[Exercise details]
Set down exactly the lines running from the line with "equipo de soporte?" to the end of the listing below, both ends included.

[Data Boundary: Start]

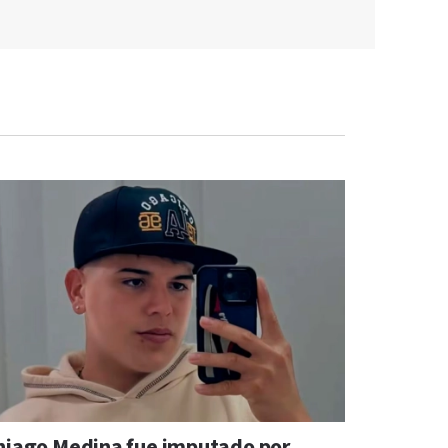
hiago Medina fue imputado por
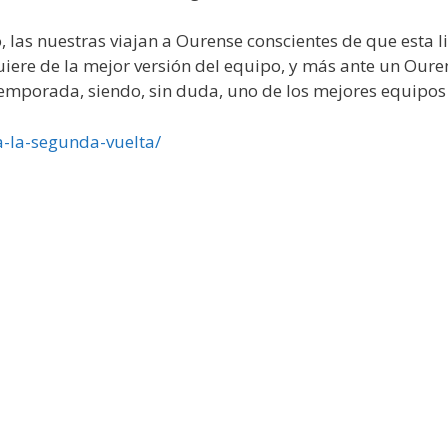
, las nuestras viajan a Ourense conscientes de que esta l
uiere de la mejor versión del equipo, y más ante un Oure
 temporada, siendo, sin duda, uno de los mejores equipos
a-la-segunda-vuelta/
»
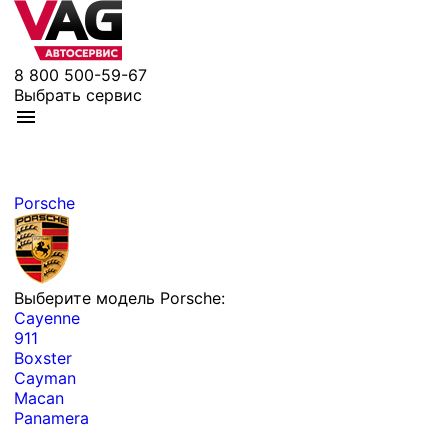
8 800 500-59-67
Выбрать сервис
Porsche
Выберите модель Porsche:
Cayenne
911
Boxster
Cayman
Macan
Panamera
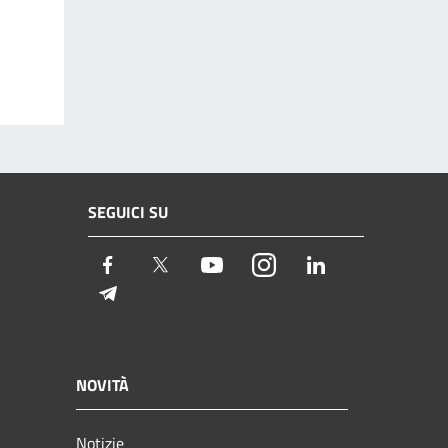
SEGUICI SU
Facebook
Twitter
Youtube
Instagram
LinkedIn
Telegram
NOVITÀ
Notizie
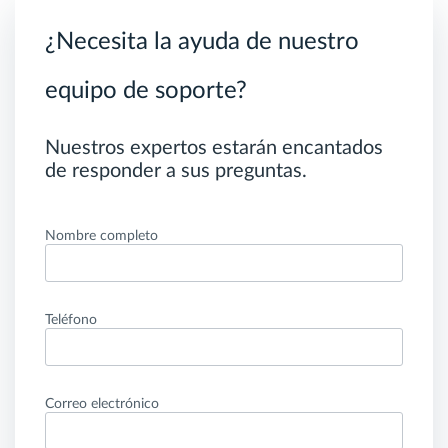
¿Necesita la ayuda de nuestro
equipo de soporte?
Nuestros expertos estarán encantados
de responder a sus preguntas.
Nombre completo
Teléfono
Correo electrónico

[Data Boundary: End]

[Response to the exercise]
equipo de soporte?
Nuestros expertos estarán encantados
de responder a sus preguntas.
Nombre completo
Teléfono
Correo electrónico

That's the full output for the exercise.